> _Consigne_:
Répondez aux questions suivantes à partir de l'extrait ci-dessous :
(a) De quelle ville et de quel jour la lettre est-elle datée ?
(b) Par quel rassemblement les travailleurs de la culture ont-ils lancé leur appel à Faire Culture ?
(c) Quelle journée mondiale ces acteurs et actrices célèbrent-ils en agissant ?

> _Extrait du texte_:

•••••

Bruxelles, le 22 février 2021
A Madame la Ministre de la Culture B. Linard
Vice-Présidente et Ministre de l’Enfance, de la Santé, de la Culture, des Médias et des Droits des Femmes de la Fédération Wallonie-Bruxelles
A Monsieur le Ministre président P‑Y Jeholet
et au gouvernement de Fédération Wallonie-Bruxelles
A Monsieur le Premier Ministre A. De Croo
et au gouvernement fédéral belge
A Madame la Ministre A. Verlinden
ministre de l’Intérieur, des Réformes institutionnelles et du Renouveau démocratique
Madame la Ministre,
Monsieur le Premier Ministre,
Monsieur le Ministre-Président,
Mesdames et Messieurs les Ministres,
Nous ne sommes pas des artistes, ni des travailleurs du monde de la culture. Mais nous avons soif de culture !
Nous représentons des syndicats de tous les secteurs du public et du privé, des organisations de défense des droits des femmes, des ONG de développement, des mouvements écologistes, de lutte contre la pauvreté, pour la justice fiscale ou pour le droit au logement. Des collectifs de pensionné-es, d’éducation permanente, de solidarité locale, d’insertion sociale, d’aide aux familles, etc. Notre travail, nos projets, nos membres, notre vie démocratique ne peuvent pas se passer plus longtemps de lieux de culture, d’échanges, de créations et de partage.
Les artistes paient un très lourd tribut depuis le début de la crise. Depuis près d’un an, la précarité les touche de plein fouet – sans qu’ils reçoivent le même soutien que des secteurs que, visiblement, vos gouvernements ont jugés plus « essentiels » Et pendant que leurs frigos se vident, un vide de sens s’installe dans nos démocraties.
Il est parfaitement illégitime et scandaleux que les espaces culturels restent fermés pendant que les foules continuent de se rassembler dans les supermarchés et les centres commerciaux.
Les travailleur·se·s de la culture, des lieux culturels et des fédérations artistiques ne se résignent pas. Via le rassemblement Still Standing, ils ont lancé avant-hier, partout en Belgique, un appel à agir, un appel à Faire Culture : « De là où nous sommes, chacun.e avec nos moyens et nos spécificités, nous ferons culture en campagne, en ville, dans la circulation, dans les transports en commun. Nous ferons culture dans les files d’attente, les lieux de consommation, les musées ou les lieux de culte. Sur les ondes, les trottoirs, les vitrines, les murs ou les façades. Dans les rues, ou sur nos balcons. ».
Ces acteurs et actrices sont responsables : ils et elles agissent en respectant les gestes barrières. Ils sont aussi solidaires : ils n’agissent pas seulement pour leur petite chapelle. Ils agissent « solidairement avec toutes les personnes et tous les secteurs frappés par l’épidémie ou par sa gestion, en revendiquant une approche de l’épidémie qui se soucie des risques sociaux, psychosociaux et économiques, des droits et des libertés, en célébrant la journée mondiale de la justice sociale, et en rappelant que ce sont les plus faibles qui pâtiront le plus de la crise. »

•••••

> _Données affichées_:

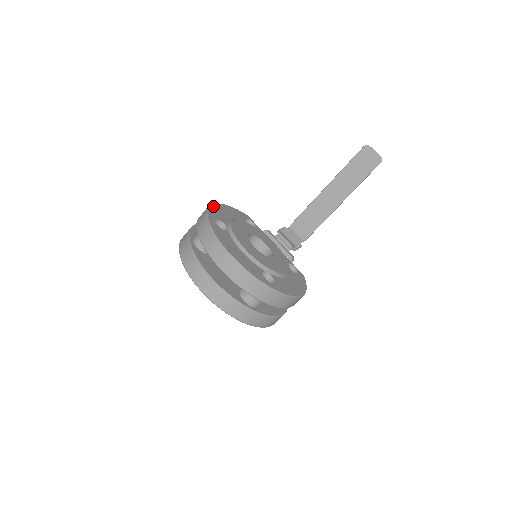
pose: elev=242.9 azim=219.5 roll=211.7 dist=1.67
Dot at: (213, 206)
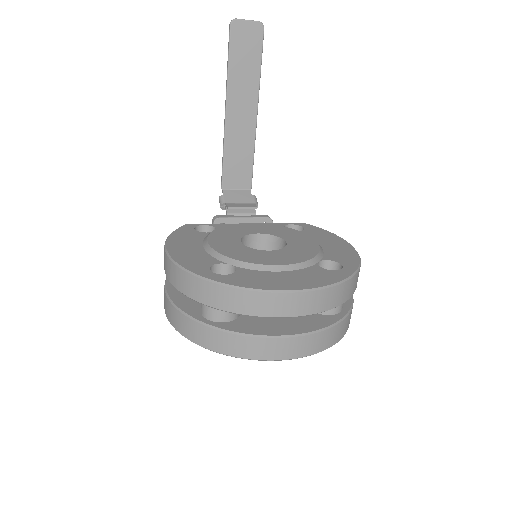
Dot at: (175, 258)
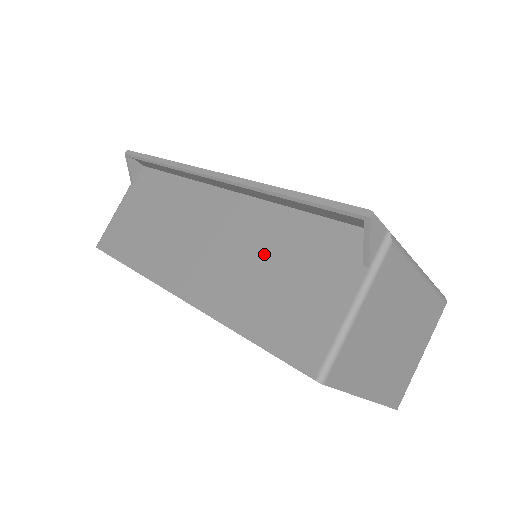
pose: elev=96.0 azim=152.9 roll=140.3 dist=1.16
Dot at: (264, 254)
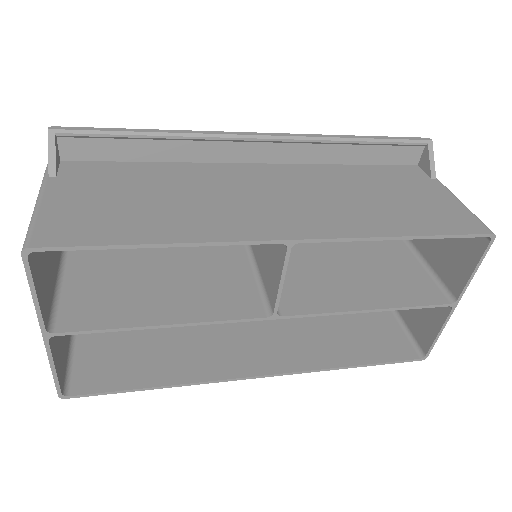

•••••

> _Réponse_:
(a) Bruxelles, le 22 février 2021.
(b) Le rassemblement Still Standing.
(c) La journée mondiale de la justice sociale.